Segment Open

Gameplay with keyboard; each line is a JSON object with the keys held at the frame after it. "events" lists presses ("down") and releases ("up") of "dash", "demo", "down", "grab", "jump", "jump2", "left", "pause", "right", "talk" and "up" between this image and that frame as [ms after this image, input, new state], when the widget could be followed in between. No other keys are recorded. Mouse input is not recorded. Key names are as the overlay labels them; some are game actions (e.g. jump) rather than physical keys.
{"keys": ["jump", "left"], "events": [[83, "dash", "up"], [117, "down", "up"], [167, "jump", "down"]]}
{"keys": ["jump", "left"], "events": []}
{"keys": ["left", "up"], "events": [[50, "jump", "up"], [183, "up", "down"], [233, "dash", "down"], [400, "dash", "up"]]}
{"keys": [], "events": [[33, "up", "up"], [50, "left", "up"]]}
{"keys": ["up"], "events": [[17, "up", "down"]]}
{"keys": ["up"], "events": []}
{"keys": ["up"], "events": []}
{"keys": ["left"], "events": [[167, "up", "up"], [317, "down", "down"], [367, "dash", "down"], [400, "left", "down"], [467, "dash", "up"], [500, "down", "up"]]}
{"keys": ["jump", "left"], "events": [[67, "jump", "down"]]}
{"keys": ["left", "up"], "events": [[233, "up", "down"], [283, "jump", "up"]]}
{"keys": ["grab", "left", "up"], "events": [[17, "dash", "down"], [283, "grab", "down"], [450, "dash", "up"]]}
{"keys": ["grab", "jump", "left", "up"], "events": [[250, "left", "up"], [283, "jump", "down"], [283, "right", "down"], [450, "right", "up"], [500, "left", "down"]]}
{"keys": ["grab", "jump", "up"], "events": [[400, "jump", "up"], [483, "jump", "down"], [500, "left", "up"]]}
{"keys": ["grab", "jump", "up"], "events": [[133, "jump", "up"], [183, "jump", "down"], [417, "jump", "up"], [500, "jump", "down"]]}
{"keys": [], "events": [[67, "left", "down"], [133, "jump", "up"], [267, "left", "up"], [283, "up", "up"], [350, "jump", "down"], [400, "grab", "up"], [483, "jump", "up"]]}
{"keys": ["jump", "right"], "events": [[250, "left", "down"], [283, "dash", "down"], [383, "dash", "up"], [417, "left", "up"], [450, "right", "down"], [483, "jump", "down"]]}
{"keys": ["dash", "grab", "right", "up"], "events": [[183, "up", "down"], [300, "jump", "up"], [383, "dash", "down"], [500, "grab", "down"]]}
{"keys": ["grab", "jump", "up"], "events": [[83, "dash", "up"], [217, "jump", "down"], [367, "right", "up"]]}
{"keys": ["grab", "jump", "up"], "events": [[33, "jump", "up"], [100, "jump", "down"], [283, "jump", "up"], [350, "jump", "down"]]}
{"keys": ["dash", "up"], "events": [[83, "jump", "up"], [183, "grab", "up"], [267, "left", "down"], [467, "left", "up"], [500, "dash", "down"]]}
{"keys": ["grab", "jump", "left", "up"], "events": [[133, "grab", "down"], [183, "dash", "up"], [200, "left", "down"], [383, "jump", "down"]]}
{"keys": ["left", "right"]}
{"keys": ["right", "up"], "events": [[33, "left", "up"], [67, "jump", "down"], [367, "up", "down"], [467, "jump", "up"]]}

Segment Closed

> _Work required_
Please return every line of the listing exactly.

> _Final answer_
Gameplay with keyboard; each line is a JSON object with the keys held at the frame after it. "events" lists presses ("down") and releases ("up") of "dash", "demo", "down", "grab", "jump", "jump2", "left", "pause", "right", "talk" and "up" between this image and that frame as [ms after this image, input, new state], when the widget could be followed in between. No other keys are recorded. Mouse input is not recorded. Key names are as the overlay labels them; some are game actions (e.g. jump) rather than physical keys.
{"keys": ["jump", "left"], "events": [[83, "dash", "up"], [117, "down", "up"], [167, "jump", "down"]]}
{"keys": ["jump", "left"], "events": []}
{"keys": ["left", "up"], "events": [[50, "jump", "up"], [183, "up", "down"], [233, "dash", "down"], [400, "dash", "up"]]}
{"keys": [], "events": [[33, "up", "up"], [50, "left", "up"]]}
{"keys": ["up"], "events": [[17, "up", "down"]]}
{"keys": ["up"], "events": []}
{"keys": ["up"], "events": []}
{"keys": ["left"], "events": [[167, "up", "up"], [317, "down", "down"], [367, "dash", "down"], [400, "left", "down"], [467, "dash", "up"], [500, "down", "up"]]}
{"keys": ["jump", "left"], "events": [[67, "jump", "down"]]}
{"keys": ["left", "up"], "events": [[233, "up", "down"], [283, "jump", "up"]]}
{"keys": ["grab", "left", "up"], "events": [[17, "dash", "down"], [283, "grab", "down"], [450, "dash", "up"]]}
{"keys": ["grab", "jump", "left", "up"], "events": [[250, "left", "up"], [283, "jump", "down"], [283, "right", "down"], [450, "right", "up"], [500, "left", "down"]]}
{"keys": ["grab", "jump", "up"], "events": [[400, "jump", "up"], [483, "jump", "down"], [500, "left", "up"]]}
{"keys": ["grab", "jump", "up"], "events": [[133, "jump", "up"], [183, "jump", "down"], [417, "jump", "up"], [500, "jump", "down"]]}
{"keys": [], "events": [[67, "left", "down"], [133, "jump", "up"], [267, "left", "up"], [283, "up", "up"], [350, "jump", "down"], [400, "grab", "up"], [483, "jump", "up"]]}
{"keys": ["jump", "right"], "events": [[250, "left", "down"], [283, "dash", "down"], [383, "dash", "up"], [417, "left", "up"], [450, "right", "down"], [483, "jump", "down"]]}
{"keys": ["dash", "grab", "right", "up"], "events": [[183, "up", "down"], [300, "jump", "up"], [383, "dash", "down"], [500, "grab", "down"]]}
{"keys": ["grab", "jump", "up"], "events": [[83, "dash", "up"], [217, "jump", "down"], [367, "right", "up"]]}
{"keys": ["grab", "jump", "up"], "events": [[33, "jump", "up"], [100, "jump", "down"], [283, "jump", "up"], [350, "jump", "down"]]}
{"keys": ["dash", "up"], "events": [[83, "jump", "up"], [183, "grab", "up"], [267, "left", "down"], [467, "left", "up"], [500, "dash", "down"]]}
{"keys": ["grab", "jump", "left", "up"], "events": [[133, "grab", "down"], [183, "dash", "up"], [200, "left", "down"], [383, "jump", "down"]]}
{"keys": ["left", "right"]}
{"keys": ["right", "up"], "events": [[33, "left", "up"], [67, "jump", "down"], [367, "up", "down"], [467, "jump", "up"]]}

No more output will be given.